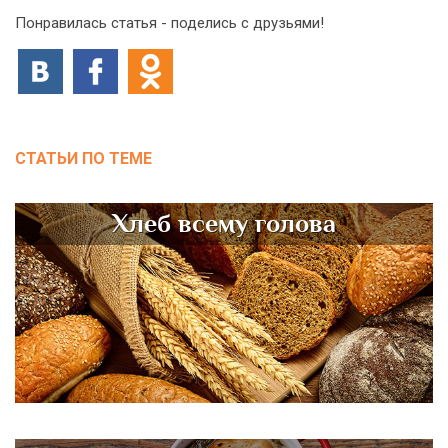
Понравилась статья - поделись с друзьями!
СТАТЬИ ПО ТЕМЕ
Хлеб всему голова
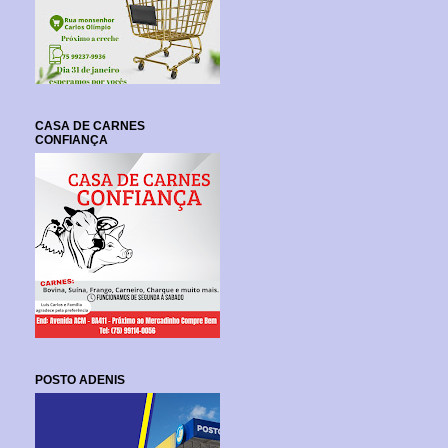
CASA DE CARNES
CONFIANÇA
POSTO ADENIS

^^^^^^^^^^^^^^^^

Problem description
If the data includes images, omit them, and set down everything else exactly as above.

Answer to this exercise
Понравилась статья - поделись с друзьями!
СТАТЬИ ПО ТЕМЕ
Хлеб всему голова
CASA DE CARNES
CONFIANÇA
POSTO ADENIS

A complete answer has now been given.